キーワードは、「出家」と「修行」と「自力」だ。
一方の般若系(大乗)は、出家していない大衆でも、本人がほどほど努力すれば、覚ることができるノウハウを提供しようとしたんだと思う。
要は、「在家」と「易行」と「導き」だな。

岡:あ、老師、そういえば、『般若心経』に「観自在菩薩 行深般若波羅蜜多時」ってあるな。
「般若波羅蜜多」は「深遠な智慧の完成」とか訳されているけど、この辺が、大乗が在家に求める修行なんだろ?
六波羅蜜は、布施・持戒・忍辱・精進・禅定・智慧という六つの修行のことで、六番目の智慧が般若波羅蜜多だよな。
他の五つは、日常生活の中(=在家)で、普通にまっとうな人生を送っていれば難しいことじゃない。
他人に優しく接するとか、自分を律するとか、努力するとか忍耐力を身に付けるとか、なんか道徳っぽいけど、常識人であれば出家しなくても十分できることだ。

磯:そうなんだよ。
出家しなくても達成できることを、在家が覚るための方法論として推奨しているのが、般若経典だと、俺は思っている。
で、一番大事な「般若波羅蜜多」は、般若系の説く「空」が真理だと理解することを意味しているようだ。
つまり、般若経典は、「般若経の説く「空」の教えが真理だと理解することが覚りにつながる」と言いたいんだな。
もっと、ぶっちゃけに言うと、「神秘的な力を持つ「空」をとにかく信じなさい。そうすれば、誰でも覚ることができる」と説いているんだよ。

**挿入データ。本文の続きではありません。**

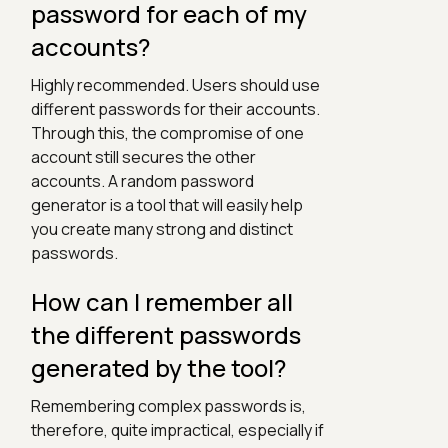
password for each of my
accounts?
Highly recommended. Users should use
different passwords for their accounts.
Through this, the compromise of one
account still secures the other
accounts. A random password
generator is a tool that will easily help
you create many strong and distinct
passwords.
How can I remember all
the different passwords
generated by the tool?
Remembering complex passwords is,
therefore, quite impractical, especially if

岡:それは、確かに、一般大衆にとってはありがたい話だな。
清く正しくというか、常識的な生活をおくりながら、「空=真理=神秘的な力」を信じれば、覚りを得られるわけだ。
そりゃあ、出家するよりいいなあ~、と考える人間が増えるよ、間違いなく。

磯:だろ?
大乗側の作戦は巧妙だよな。
さらに絶妙といえるのは、般若経典そのものを聖典化というか神格化したことだよ。
実はな、『般若経』には、「このお経を賛美することが覚りにつながる」「このお経を唱えたり、写経しなさい。このお経を広めなさい」という教え(?)が込められているんだよ。
さらには、般若経典の作者たちは、般若系のお経がブッダそのものだとも主張している。
だから、般若経を唱えたり、写経することが、「ブッダを供養すること=自分もブッダになれる」につながると民衆に教えたんだ。

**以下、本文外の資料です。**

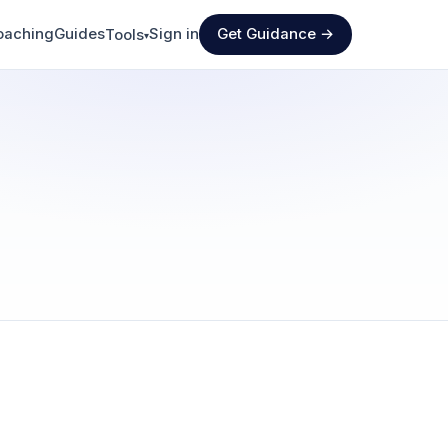
oaching
Guides
Sign in
Get Guidance →
Tools
▾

岡:おいおい、マジで冷静に考えたら、オカルトじゃないか!
「空=超越的な力」だけでも、「え?」と思ったのに、「般若経典=ブッダそのもの」だと?

磯:なにを今さら、言ってんだよ、岡谷ともあろうものが、、、
日本の大乗仏教各宗を見てみろよ。
「南無阿弥陀仏」と唱えるだけで極楽往生できるとか、「南無妙法蓮華経」と言ったら救われるとか、なんの根拠もないし、論証もできないものばかりだろ。
大乗仏教なんてものは、よく言えば「すべての民衆を救うありがたい教え」だけど、ある意味では、一種のオカルトとか、スピリチュアルと見なすこともできなくはないよ。

岡:ちょっと、老師~、、、、大胆なことを、、、まあ、でも「ある意味では」だから、定義次第かな。

磯:そうだよ。
それに、「大乗仏教系」を自称する日本の宗教教団の中には、海外で「カルト認定」されているところも実際にあるわけだし。
まあ、仮に苦情が入っても、ここのブログ主に行くんだから。

岡:それもそうだな。
ここのブログ主がクレームに対処すればいいからな~、ハハハ。

磯:そういうこと。
じゃあ、最後に、今回のタイトルに回答する形で、この対談をまとめてくれよ。

岡:わかりました、老師、では以下のように

*出家して自力で覚る釈迦仏教の行程から、在家が日常生活の善行や読経で覚れるように導くシステムに転換するため。
*「空」を神秘的な力と規定することで、仏教に神通力や超能力を求める大衆のニーズに応えた
*般若経典そのものを神聖化・聖典化(般若経=ブッダ)することで、小乗経典との差別化を図り、大衆にアピールした。
*上記三点の戦略により、般若系統の大乗教団勢力を拡大し、小乗側よりも優位に立つことを目指した。

老師、こんなもので、いかがでしょうか。

磯:うむ、よかろう、な~んてね。ハハハ。今回も楽しかったな。また、やろうぜ。

岡:ぜひ、お願いします、老師。

追記
当ブログは、大乗仏教や大乗系教団・各宗派を批判しているわけではありません。
大乗仏教がその歴史の中で、数え切れないほどの人々を救ってきた事実も承知しております。